Her zaman belirttiğim gibi, aylık periyottaki bir gazetede yazıyor olmak zor zenaat. Günceli yakalamak oldukça güç. Bu sebepten “Son ana kadar beklemeli ki daha da önemli olan bir olayı atlamamalı” derken; Ankara’daki büyük facia patlak verdi. İki canlı bombanın kendini patlattığı olayda 102 can kaybı oldu maalesef.
Bunların üzerine yazayım derken de; babamın rahatsızlığı gündeme geldi. Tansiyona bağlı olarak sağ tarafına gelen felç sebebiyle, günlerce hastane odalarında idik. Hasılı bütün bu olanlardan ağzımızın tadı kaçtı iyice.
Bu aylık kendime izin vereyim derken Serap Canbek’in gülücüklü “bekliyorum” maili geldi. O moralle de oturdum klavye başına.
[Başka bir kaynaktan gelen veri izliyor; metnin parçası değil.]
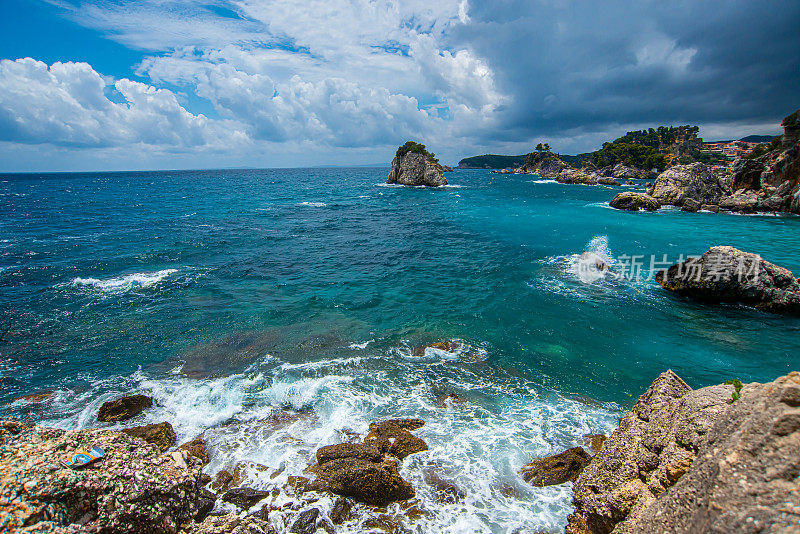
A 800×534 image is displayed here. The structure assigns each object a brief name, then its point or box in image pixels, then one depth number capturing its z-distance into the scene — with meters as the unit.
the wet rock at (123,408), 13.34
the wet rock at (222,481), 10.27
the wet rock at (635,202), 66.06
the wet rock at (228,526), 7.33
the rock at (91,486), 5.89
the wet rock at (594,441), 11.80
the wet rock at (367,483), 9.87
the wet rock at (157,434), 11.79
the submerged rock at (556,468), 10.65
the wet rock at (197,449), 11.38
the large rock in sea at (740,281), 21.67
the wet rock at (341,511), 9.28
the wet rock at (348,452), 11.19
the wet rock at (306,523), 9.01
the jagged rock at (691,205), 64.81
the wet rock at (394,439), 11.76
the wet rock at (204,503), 8.22
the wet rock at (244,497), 9.61
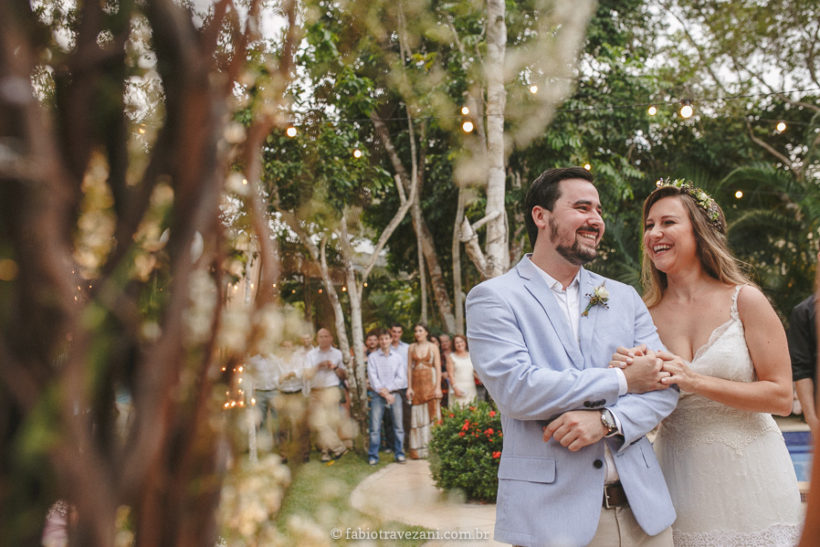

Türkiye’deki tartışmaların artık gerçekten çok can sıkıcı bir hale geldiğini söylemeliyim açıkçası. Öyle ki yaklaşan seçimlerin önüne geçti neredeyse sen ben kavgası.
Masanın kimin tarafından yıkıldığı tartışması, gündem maddesi olurken; bir hususun ısrarla ıskalandığı kanaatindeyim. Niye kimse “masayı kimin kurduğunu” sorgulamıyor, anlamış da değilim.
Ak Parti’nin ve dolayısıyla Recep Tayyip Erdoğan’ın tavan yaptığı dönemler masanın kurulduğu, daha doğrusu masaya oturulduğu dönemler. Hal böyle olunca Ak Parti’ye “oylarınız düştüğü için masayı devirdiniz” suçlaması anlamsız ve büyük haksızlık.
Belli bir kesimin dillerine rekaket gelmiş olmalı. Sürekli aynı şeyleri söyleyip duruyorlar. Yeniden hortlayan terörün tek sorumlusu Ak Parti’dir söyleminin abukluğu karşısında söyleyecek söz bulamıyorum açıkçası. Dillerdeki bu rekaket beyinlere de vurdu anlaşılan ki geçmişi sildiler bir çırpıda.
Genç jenerasyonu belki anlayabilirim. Onlar on üç yıldır Ak Parti iktidarından başkasını bilmedikleri için geçmişte yaşananları masal tadında dinleyebilirler.
Akşam karanlığı çöktü mü sokağa çıkmaya korktuğumuz ve kurtarılmış bölgeler, şehirler, üniversiteler yarattığımız yetmişli yılları ne çabuk unuttu bazı zevat.
Gençler patır patır vuruluyordu sokaklarda. Beşbin kişiyi kaybettiğimiz yetmişli yıllardan sonra, 12 Eylül silindiri geçmedi mi bu ülkenin üstünden?
Ayrıca doksanlı yıllardaki binlerce faili meçhul cinayeti nereye sokacağız erenler? Beyaz Toros’ların “Sessiz Gemi” olduğu günleri hatırlamıyor musunuz hiç?
İşin en acı tarafı da on binlerce insanın canına mal olan çatışmalar. Bütün bu olan bitenler içerisinde PKK terörünü yok sayan, başta HDP ve onun dümen suyunda gidip bütün siyaseti Ak Parti ve Recep Tayyip Erdoğan karşıtlığı üzerine kuranlara ne demeli peki?
Çok uzatmak istemiyorum. Özellikle Demirtaş bir gün çıkıp desin ki: Ey PKK! Kürtlerin temsilcisi olarak bizler artık meclisteyiz. Düz ovaya indik. Siyaseti mecliste yapacağız. Silahı hemen bırak. Silahı bırakmazsan sana lanet olsun…
O gün ben de HDP’ye oy vermezsem namerdim.